Reproduce the reply about running Mahout's CollocDriver below, everything from "Ahh, ok. Output" down to "seqdirectory as is.".

[[ READING TEXT open ]]

Ahh, ok. Output from seqdirectory is a SequenceFile<Text,Text>, where
the value is the un-tokenized text of each document. By default the
CollocDriver expects tokenized text as input, but if you add the '-p'
option to the CollocDriver command-line it will tokenize the text
before generating the collocations, so you can use the output of
seqdirectory as is.
for example:
./bin/mahout seqdirectory \
-i ./examples/bin/work/reuters-out/ \
-o ./examples/bin/work/reuters-out-seqdir \
-c UTF-8 -chunk 5
./bin/mahout org.apache.mahout.vectorizer.collocations.llr.CollocDriver \
-i ./examples/bin/work/reuters-out-seqdir \
-o ./examples/bin/work/reuters-colloc-2 \
-a org.apache.mahout.vectorizer.DefaultAnalyzer -ng 3 -p
Drew
On Sun, Jan 23, 2011 at 10:44 AM, Darren Govoni <da...@ontrenet.com> wrote:
> Hi Drew,
> Thanks for the tips - much appreciated. See inline.

[[ READING TEXT closed ]]
[[ GIVEN DATA open ]]

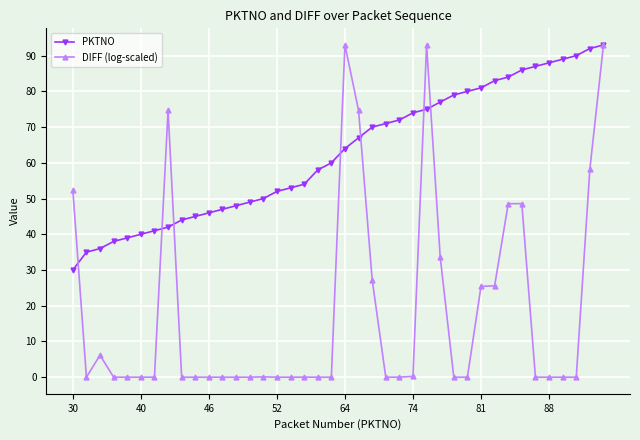

How many series are shown in this chart?

2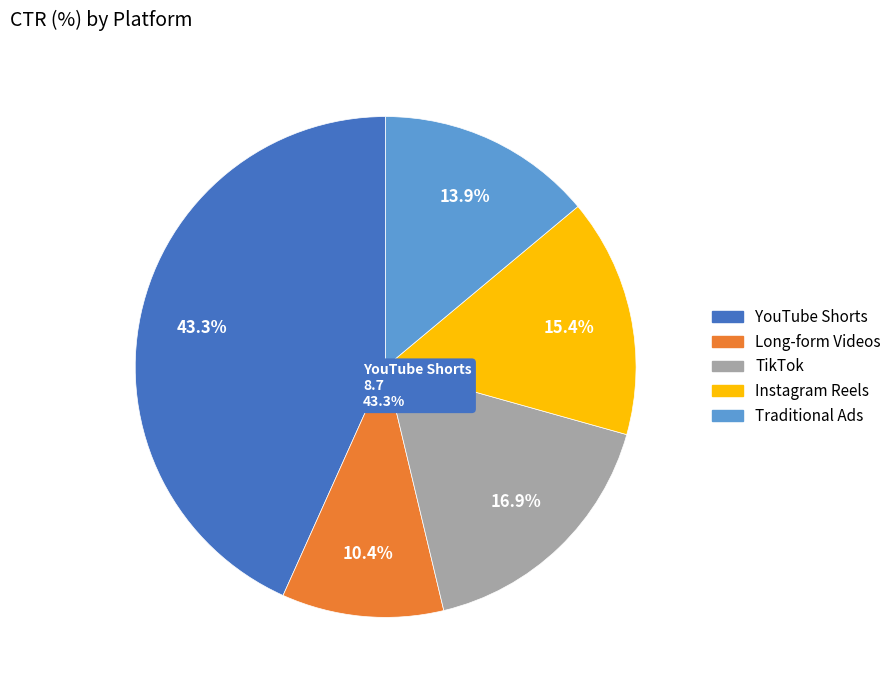

To the nearest percent, what portion does Long-form Videos represent?

10%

[[ GIVEN DATA closed ]]

> **RESULT OF THE TASK**:
Ahh, ok. Output from seqdirectory is a SequenceFile<Text,Text>, where
the value is the un-tokenized text of each document. By default the
CollocDriver expects tokenized text as input, but if you add the '-p'
option to the CollocDriver command-line it will tokenize the text
before generating the collocations, so you can use the output of
seqdirectory as is.